Early Introductions: The Game of “Authors” at Veritas Press

Early Introductions: The Game of “Authors” at Veritas Press

Did you play the game “Authors” as a child? This game introduces the youngest to the brightest, its cards displaying portraits of preeminent authors: Alfred Lord Tennyson, Louisa May Alcott, William Makepeace Thackeray. While making initial introductions, children will no doubt stumble over these syllables: how exactly does one pronounce “Dante Alighieri”? In time, however, these syllables will become savored. In time, the august brows, inscrutable eyes, and ponderous mouths of these authors will evince good humor in addition to the gravity that children expect to find there.

Growing up with Veritas Press curriculum was like playing a life-size version of “Authors.” The curriculum introduced us to Shakespeare in the fourth grade and Defoe in the fifth; there followed a handshake with Dickens in the sixth grade and Homer in the seventh. The atmosphere of play made possible a life-giving familiarity between the youngest and the brightest. We did not fear and tremble at the ancients, squint at the medievals, tiptoe around the moderns; no, the ancients, medievals, and moderns alike became our “kindred of the shelves,” as Emily Dickinson would have us call them.

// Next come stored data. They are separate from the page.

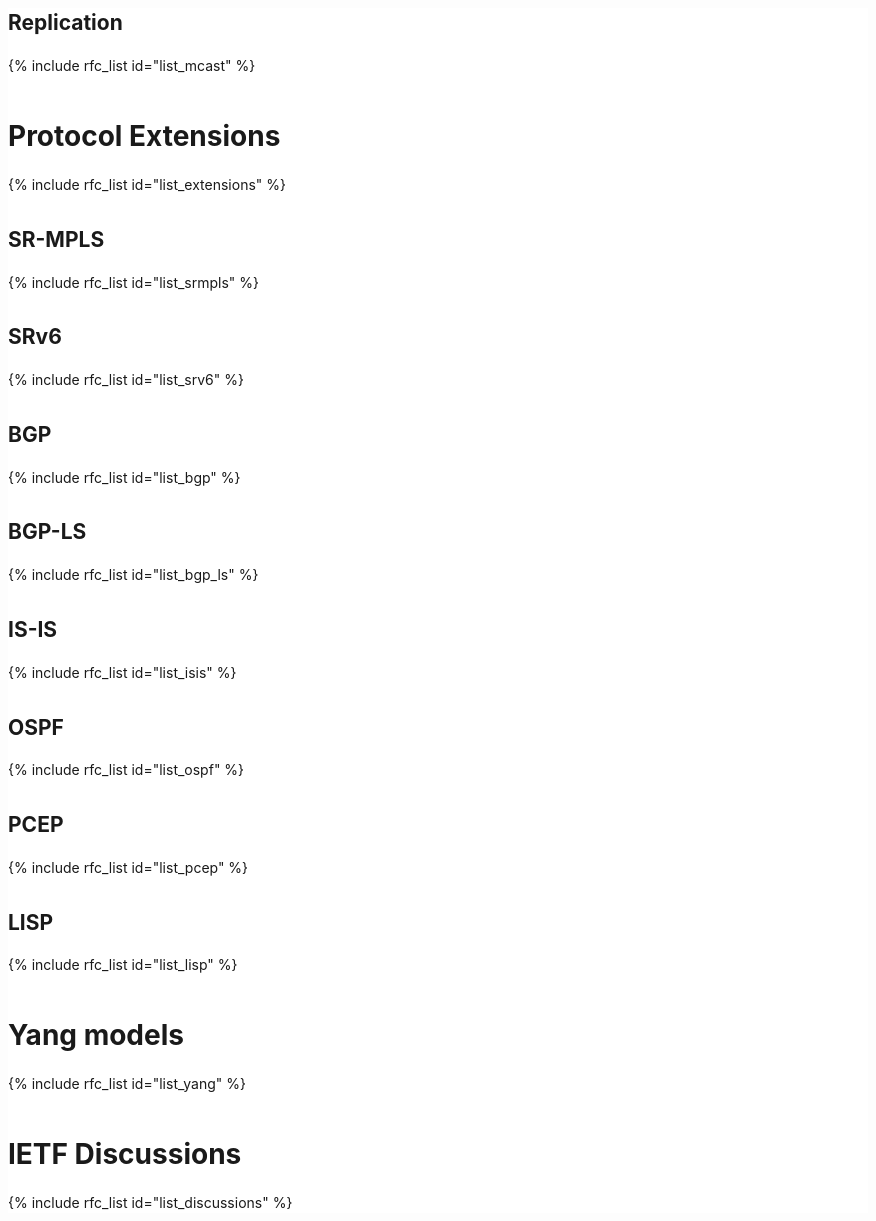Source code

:## Replication
{% include rfc_list id="list_mcast" %}

# Protocol Extensions
{% include rfc_list id="list_extensions" %}

## SR-MPLS
{% include rfc_list id="list_srmpls" %}

## SRv6
{% include rfc_list id="list_srv6" %}

## BGP
{% include rfc_list id="list_bgp" %}

## BGP-LS
{% include rfc_list id="list_bgp_ls" %}

## IS-IS
{% include rfc_list id="list_isis" %}

## OSPF
{% include rfc_list id="list_ospf" %}

## PCEP
{% include rfc_list id="list_pcep" %}

## LISP
{% include rfc_list id="list_lisp" %}

# Yang models
{% include rfc_list id="list_yang" %}

# IETF Discussions
{% include rfc_list id="list_discussions" %}
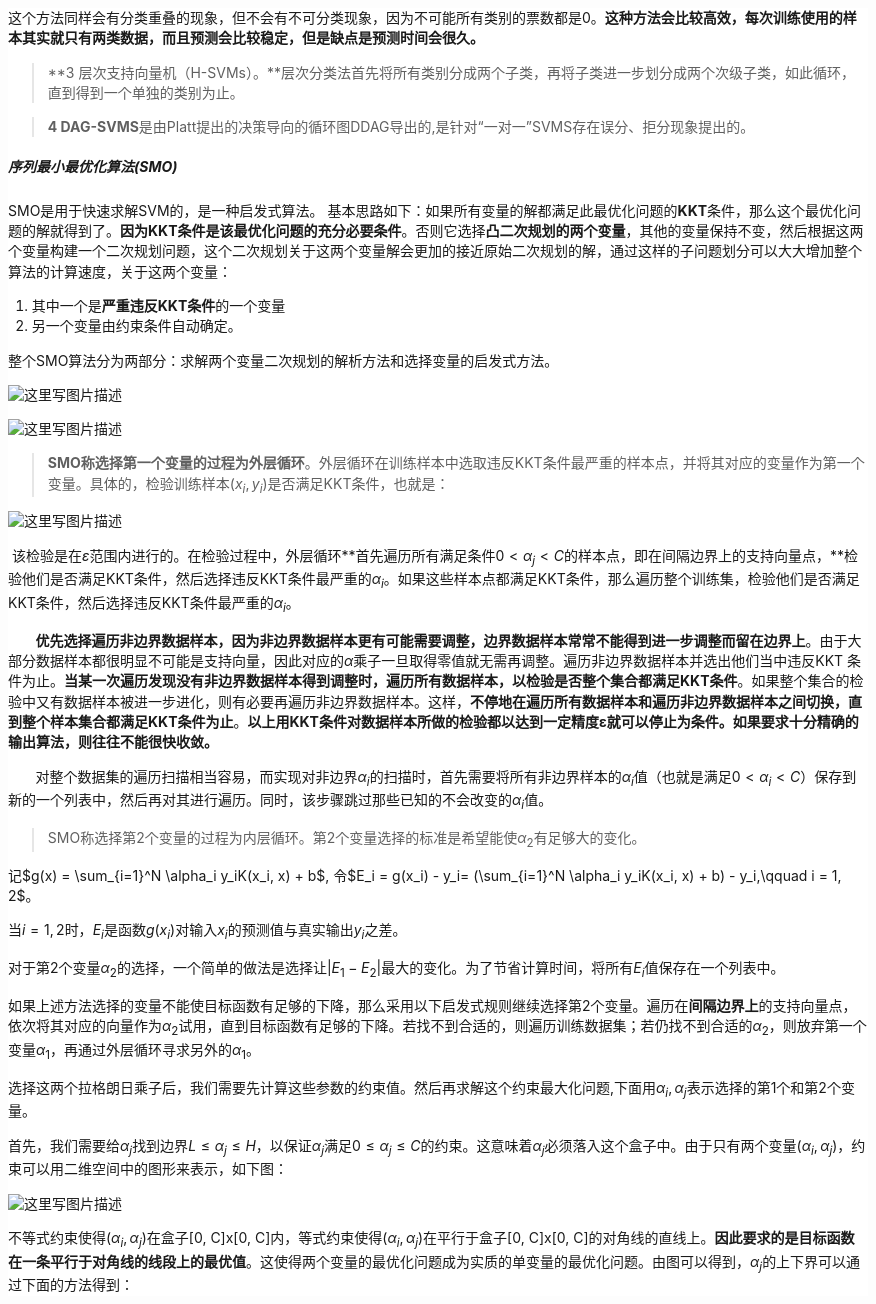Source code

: 这个方法同样会有分类重叠的现象，但不会有不可分类现象，因为不可能所有类别的票数都是0。**这种方法会比较高效，每次训练使用的样本其实就只有两类数据，而且预测会比较稳定，但是缺点是预测时间会很久。**

> **3 层次支持向量机（H-SVMs）。**层次分类法首先将所有类别分成两个子类，再将子类进一步划分成两个次级子类，如此循环，直到得到一个单独的类别为止。

> **4 DAG-SVMS**是由Platt提出的决策导向的循环图DDAG导出的,是针对“一对一”SVMS存在误分、拒分现象提出的。

##### 序列最小最优化算法(SMO)

SMO是用于快速求解SVM的，是一种启发式算法。
基本思路如下：如果所有变量的解都满足此最优化问题的**KKT**条件，那么这个最优化问题的解就得到了。**因为KKT条件是该最优化问题的充分必要条件**。否则它选择**凸二次规划的两个变量**，其他的变量保持不变，然后根据这两个变量构建一个二次规划问题，这个二次规划关于这两个变量解会更加的接近原始二次规划的解，通过这样的子问题划分可以大大增加整个算法的计算速度，关于这两个变量：

1. 其中一个是**严重违反KKT条件**的一个变量
2. 另一个变量由约束条件自动确定。

整个SMO算法分为两部分：求解两个变量二次规划的解析方法和选择变量的启发式方法。

![这里写图片描述](http://img.blog.csdn.net/20170216155938379?watermark/2/text/aHR0cDovL2Jsb2cuY3Nkbi5uZXQvbGMwMTM=/font/5a6L5L2T/fontsize/400/fill/I0JBQkFCMA==/dissolve/70/gravity/SouthEast)

![这里写图片描述](http://img.blog.csdn.net/20170216155947160?watermark/2/text/aHR0cDovL2Jsb2cuY3Nkbi5uZXQvbGMwMTM=/font/5a6L5L2T/fontsize/400/fill/I0JBQkFCMA==/dissolve/70/gravity/SouthEast)

> **SMO称选择第一个变量的过程为外层循环**。外层循环在训练样本中选取违反KKT条件最严重的样本点，并将其对应的变量作为第一个变量。具体的，检验训练样本($x_i, y_i$)是否满足KKT条件，也就是：

![这里写图片描述](http://img.blog.csdn.net/20170216160228381?watermark/2/text/aHR0cDovL2Jsb2cuY3Nkbi5uZXQvbGMwMTM=/font/5a6L5L2T/fontsize/400/fill/I0JBQkFCMA==/dissolve/70/gravity/SouthEast)

 该检验是在$ε$范围内进行的。在检验过程中，外层循环**首先遍历所有满足条件$0<α_j<C$的样本点，即在间隔边界上的支持向量点，**检验他们是否满足KKT条件，然后选择违反KKT条件最严重的$α_i$。如果这些样本点都满足KKT条件，那么遍历整个训练集，检验他们是否满足KKT条件，然后选择违反KKT条件最严重的$α_i$。

       **优先选择遍历非边界数据样本，因为非边界数据样本更有可能需要调整，边界数据样本常常不能得到进一步调整而留在边界上**。由于大部分数据样本都很明显不可能是支持向量，因此对应的$α$乘子一旦取得零值就无需再调整。遍历非边界数据样本并选出他们当中违反KKT 条件为止。**当某一次遍历发现没有非边界数据样本得到调整时，遍历所有数据样本，以检验是否整个集合都满足KKT条件**。如果整个集合的检验中又有数据样本被进一步进化，则有必要再遍历非边界数据样本。这样，**不停地在遍历所有数据样本和遍历非边界数据样本之间切换，直到整个样本集合都满足KKT条件为止**。**以上用KKT条件对数据样本所做的检验都以达到一定精度ε就可以停止为条件。如果要求十分精确的输出算法，则往往不能很快收敛。**

       对整个数据集的遍历扫描相当容易，而实现对非边界$α_i$的扫描时，首先需要将所有非边界样本的$α_i$值（也就是满足$0<α_i<C$）保存到新的一个列表中，然后再对其进行遍历。同时，该步骤跳过那些已知的不会改变的$α_i$值。

> SMO称选择第2个变量的过程为内层循环。第2个变量选择的标准是希望能使$\alpha_2$有足够大的变化。

记$g(x) = \sum_{i=1}^N \alpha_i y_iK(x_i, x) + b$, 令$E_i = g(x_i) - y_i= (\sum_{i=1}^N \alpha_i y_iK(x_i, x) + b) - y_i,\qquad i = 1, 2$。

当$i = 1, 2$时，$E_i$是函数$g(x_i)$对输入$x_i$的预测值与真实输出$y_i$之差。

对于第2个变量$\alpha_2$的选择，一个简单的做法是选择让$|E_1 - E_2|$最大的变化。为了节省计算时间，将所有$E_i$值保存在一个列表中。

如果上述方法选择的变量不能使目标函数有足够的下降，那么采用以下启发式规则继续选择第2个变量。遍历在**间隔边界上**的支持向量点，依次将其对应的向量作为$\alpha_2$试用，直到目标函数有足够的下降。若找不到合适的，则遍历训练数据集；若仍找不到合适的$\alpha_2$，则放弃第一个变量$\alpha_1$，再通过外层循环寻求另外的$\alpha_1$。

选择这两个拉格朗日乘子后，我们需要先计算这些参数的约束值。然后再求解这个约束最大化问题,下面用$\alpha_i, \alpha_j$表示选择的第1个和第2个变量。

 首先，我们需要给$α_j$找到边界$L\le α_j \le H$，以保证$α_j$满足$0\le α_j\le C$的约束。这意味着$α_j$必须落入这个盒子中。由于只有两个变量($α_i, α_j$)，约束可以用二维空间中的图形来表示，如下图：

![这里写图片描述](http://img.blog.csdn.net/20170216163029434?watermark/2/text/aHR0cDovL2Jsb2cuY3Nkbi5uZXQvbGMwMTM=/font/5a6L5L2T/fontsize/400/fill/I0JBQkFCMA==/dissolve/70/gravity/SouthEast)

  不等式约束使得($α_i, α_j$)在盒子[0, C]x[0, C]内，等式约束使得($α_i, α_j$)在平行于盒子[0, C]x[0, C]的对角线的直线上。**因此要求的是目标函数在一条平行于对角线的线段上的最优值**。这使得两个变量的最优化问题成为实质的单变量的最优化问题。由图可以得到，$α_j$的上下界可以通过下面的方法得到：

As this life-size game of “Authors” plays on at Veritas Scholars Academy, my work as admissions coordinator for the VSA Diploma Program allows me a window into the ongoing activity of the game. Just the other day, the parent of one of our newest Diploma Program students reported that her “daughter's eyes lit up when she opened the Veritas Press catalog to the literature that she will read as a fifth grader.” This young Diploma Program student seems already to have discovered a smile in Robert Louis Stevenson’s doleful aspect and a twinkle beneath the opinionated stare of Frances Hodgson Burnett.

 Reflecting upon the activity under my window, I find that there is, and always has been, a second game tucked within the life-size game of “Authors”: one might call this subsidiary game, “Characters.” The literary characters of the Veritas Press curriculum instruct me that my own and our students’ potential is not restricted to ordinary dimensions. Heroes like Achilles, prodigals like Henry V, and villains like Ebenezer Scrooge exemplify traits, both virtuous and vicious, that are almost larger than life: Achilles’ enormous pettiness, Henry V’s lofty nobleness and capacious rascality, Scrooge’s prodigious rigidness and unplumbable malleability. The monolithic stage upon which these characters perform reminds me that our students are likewise capable of acting, living, and thinking on the grand scale. This knowledge spurs my admissions work with the VSA Diploma Program; may the program continue to introduce more and more students to the monumental characters who have animated, cautioned, galvanized, admonished, goaded, and vivified students before them.